[Saved entries]
== Segment start ==
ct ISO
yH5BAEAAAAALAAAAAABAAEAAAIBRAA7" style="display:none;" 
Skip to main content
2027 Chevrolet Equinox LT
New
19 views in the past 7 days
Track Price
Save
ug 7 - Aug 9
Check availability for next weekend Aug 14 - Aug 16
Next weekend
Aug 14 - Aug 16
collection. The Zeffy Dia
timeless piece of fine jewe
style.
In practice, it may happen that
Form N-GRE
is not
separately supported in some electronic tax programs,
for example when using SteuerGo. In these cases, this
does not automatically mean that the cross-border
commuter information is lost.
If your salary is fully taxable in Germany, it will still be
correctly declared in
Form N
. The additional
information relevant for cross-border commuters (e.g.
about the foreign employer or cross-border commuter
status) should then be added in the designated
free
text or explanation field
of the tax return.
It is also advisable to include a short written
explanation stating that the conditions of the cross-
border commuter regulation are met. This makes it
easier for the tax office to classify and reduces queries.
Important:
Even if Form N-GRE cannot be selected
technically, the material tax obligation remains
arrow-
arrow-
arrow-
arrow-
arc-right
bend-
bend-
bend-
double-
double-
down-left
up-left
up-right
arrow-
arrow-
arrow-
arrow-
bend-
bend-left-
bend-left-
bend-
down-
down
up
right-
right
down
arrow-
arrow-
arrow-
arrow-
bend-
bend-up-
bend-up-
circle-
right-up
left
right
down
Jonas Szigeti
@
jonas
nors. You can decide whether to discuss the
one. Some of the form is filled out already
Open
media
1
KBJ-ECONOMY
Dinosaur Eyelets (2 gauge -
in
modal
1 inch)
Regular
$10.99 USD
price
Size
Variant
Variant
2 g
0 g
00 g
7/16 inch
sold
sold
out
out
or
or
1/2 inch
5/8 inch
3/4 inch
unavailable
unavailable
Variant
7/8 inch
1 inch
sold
== Segment end ==
# [EXERCISE DETAILS]
Copy out all the entries shown above, character for character.

# [COMPLETED EXERCISE]
ct ISO
yH5BAEAAAAALAAAAAABAAEAAAIBRAA7" style="display:none;" 
Skip to main content
2027 Chevrolet Equinox LT
New
19 views in the past 7 days
Track Price
Save
ug 7 - Aug 9
Check availability for next weekend Aug 14 - Aug 16
Next weekend
Aug 14 - Aug 16
collection. The Zeffy Dia
timeless piece of fine jewe
style.
In practice, it may happen that
Form N-GRE
is not
separately supported in some electronic tax programs,
for example when using SteuerGo. In these cases, this
does not automatically mean that the cross-border
commuter information is lost.
If your salary is fully taxable in Germany, it will still be
correctly declared in
Form N
. The additional
information relevant for cross-border commuters (e.g.
about the foreign employer or cross-border commuter
status) should then be added in the designated
free
text or explanation field
of the tax return.
It is also advisable to include a short written
explanation stating that the conditions of the cross-
border commuter regulation are met. This makes it
easier for the tax office to classify and reduces queries.
Important:
Even if Form N-GRE cannot be selected
technically, the material tax obligation remains
arrow-
arrow-
arrow-
arrow-
arc-right
bend-
bend-
bend-
double-
double-
down-left
up-left
up-right
arrow-
arrow-
arrow-
arrow-
bend-
bend-left-
bend-left-
bend-
down-
down
up
right-
right
down
arrow-
arrow-
arrow-
arrow-
bend-
bend-up-
bend-up-
circle-
right-up
left
right
down
Jonas Szigeti
@
jonas
nors. You can decide whether to discuss the
one. Some of the form is filled out already
Open
media
1
KBJ-ECONOMY
Dinosaur Eyelets (2 gauge -
in
modal
1 inch)
Regular
$10.99 USD
price
Size
Variant
Variant
2 g
0 g
00 g
7/16 inch
sold
sold
out
out
or
or
1/2 inch
5/8 inch
3/4 inch
unavailable
unavailable
Variant
7/8 inch
1 inch
sold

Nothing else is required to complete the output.